Kararını verdin, planlarını yaptın peki ya ondan sonra neler oldu?
Amerikan filmlerinde zor bir süreç olur sonradan bir bakarsın her şey mükemmel gider ama o ‘zor bir süreç’ dediğimiz kısım hep kısa anlatılır ve asıl önemli olanda o zorluk sürecidir.  O zamanı çok iyi hatırlıyorum hem okulda derslere gidiyorum hem TOEFL sınavına hazırlanıyorum bir yanda da para kazanmaya çalışıyorum… Bazen acaba yeterli değil miyim düşüncesi… Bak, bazen bir kırılma noktası vardır ve işte tam orada sabretmek gerekir. Şunu söyleyebilirim ki isteyip doğru istikamette gidince başarıyorsun ya!

Yahu yoruldum! Hadi bugünde bırakayım dediğin oldu mu hiç? Nasıl bir çalışma programın vardı?
Genelde her gün çalışmam gerekiyordu ancak bugün her şey çok berbat gidiyor dediğim günler çok oldu. Kendi çalışma hayatından ayrı birde özel hayatın var neticede. Böyle günlerde biraz sakinleştikten sonra ‘böyle gidersen hiçbir şey elde edemeyeceksin ve bu durumu değiştirmek senin elinde, başkaları yaptıysa sende yapabilirsin’ diye düşünüp kendine gelebilmek önemli. Dolayısıyla kilit nokta iyimser olabilmek.

Yabancı dil…
TOEFL sınavına girmek isteyenlerin çoğu bir YDS aşamasından geçmiştir. Kurslarda hep kalıp bir şeyler öğretilir ancak dilin bunlarla hiçbir alakası yoktur. Buradan yine eğitim sistemine çıkıyoruz yani.  Ben kursa gittiğimde biraz alt yapım olduğu için reading ile başladık listening ile devam ettik. Hiç İngilizce bilmeyen biri için TOEFL sürecinin pek kolay olmayacağı görünüyor açıkçası çünkü ağır bir program. Birazda bu sınava girdiğin andaki ruh halinde önemli.

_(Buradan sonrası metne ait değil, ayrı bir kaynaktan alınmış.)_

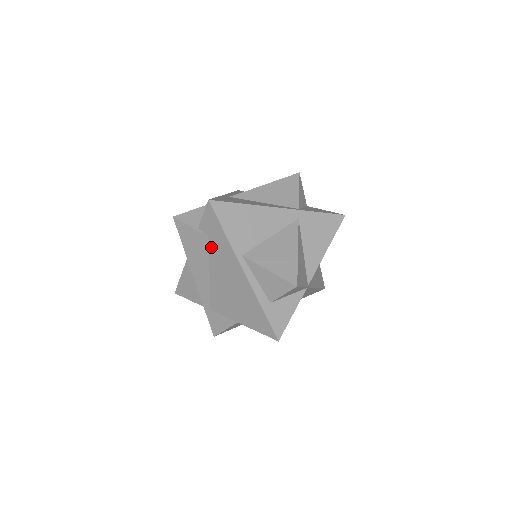
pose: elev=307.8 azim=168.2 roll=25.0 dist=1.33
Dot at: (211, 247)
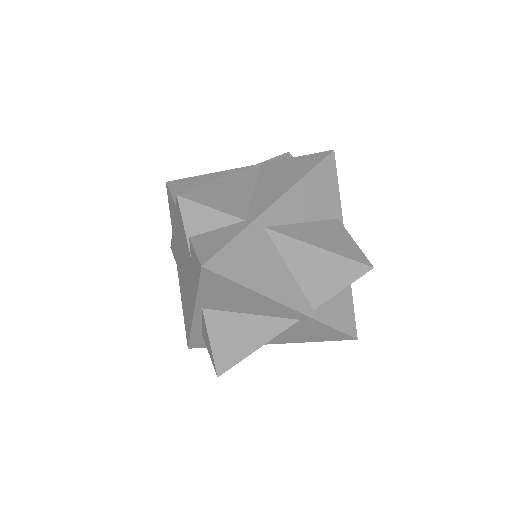
Dot at: (189, 261)
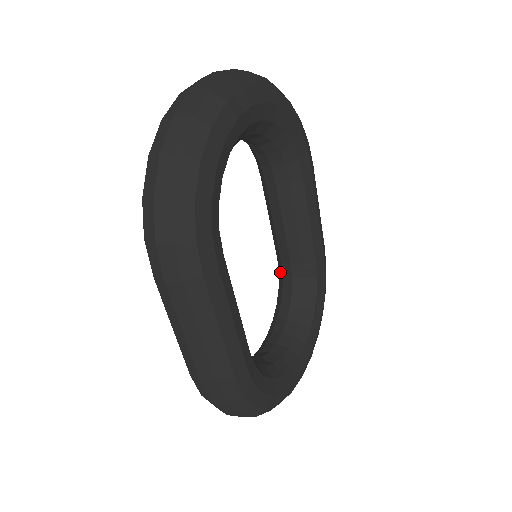
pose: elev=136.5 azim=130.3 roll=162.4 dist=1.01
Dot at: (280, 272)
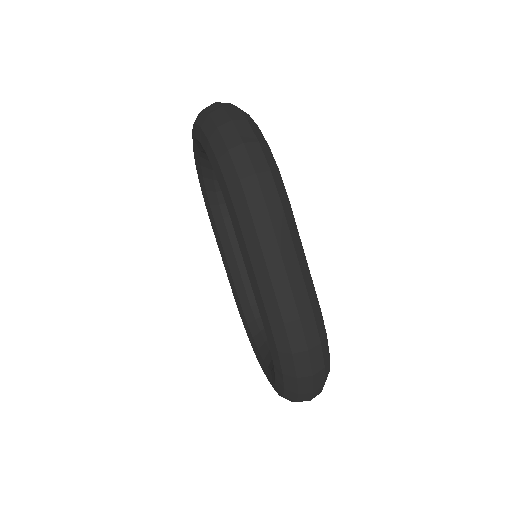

TOEFL sınavı hakkında biraz daha geniş bir bilgi verir misin? Sınav süreci, sonrası…
Girecek arkadaşlara ilk öncelikle güzel bir mekan tercih etmelerini öneririm. Ben Ankara Kızılay’da girmiştim. Dikkatini sınavda koruyabilmek çok önemli çünkü aynı ortamda birisi reading yaparken diğeri speaking yapabiliyor. Aslında aynı sorular, yani yanındaki speaking yaparken onu dinleyebilir ve bazı tüyolar alabilirsin ancak zamanından yersin. O kadarda uyanık olmamak gerekiyor açıkçası. Başınızda mutlaka görevliler oluyor ve bir problem yaşadığınız zaman derhal müdahale ediyorlar. Mesela ben speaking sınavını yaparken cam kenarında oturuyordum, bir anda ambulans sesi! Dedim, gitti sınav! Ama sonra bir şekilde odaklanıp devam ettim. Sınav yaklaşık olarak verilen aralarla   beraber 4 saat sürüyor.  Ayrıca listening bölümünde dinlediğin şeye dair notlar alabiliyorsun. Sonuçlar ise en geç 2 hafta içerisinde açıklanıyor.

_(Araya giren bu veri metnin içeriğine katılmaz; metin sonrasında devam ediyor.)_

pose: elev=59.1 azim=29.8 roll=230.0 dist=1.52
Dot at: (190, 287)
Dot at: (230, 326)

Peki okula TOEFL sınavından sonramı başvuruyoruz?
Her okulun kendi standartları var. Ben ilk önce okula transkript ve referans mektuplarını gönderdim ancak elimde TOEFL ve GRE sınavlarının sonuç belgeleri yoktu.  Sonra okula elimde bu sınavların sonuç belgelerinin olmadığına dair bir mail gönderdim.  Okul beklemeye aldı ve bende bir an önce sonuçlarımı aldım. Ama tüm belgeleriniz hazır olduktan sonra başvuru yapmanız daha iyi olacaktır çünkü her okul bunu kabul etmez ve daha iyi bir öğrenci başvuru yaparsa onu alır.

GRE nasıl bir sınav?
Bizim ALES sınavı gibi ama ondan çok daha basit diyebilirim ancak benim alanım matematik olduğu için önemli olan sayısal bölümde ne yaptığımdı. GRE sınavının İngilizce bölümü içinse aynı şeyi söyleyemeyeceğim çünkü İngilizce kısmında İngiliz edebiyatından bile sorular gelebiliyor. Anlamını bilmediğim bir çok kelimeyle karşılaşmıştım sınavda.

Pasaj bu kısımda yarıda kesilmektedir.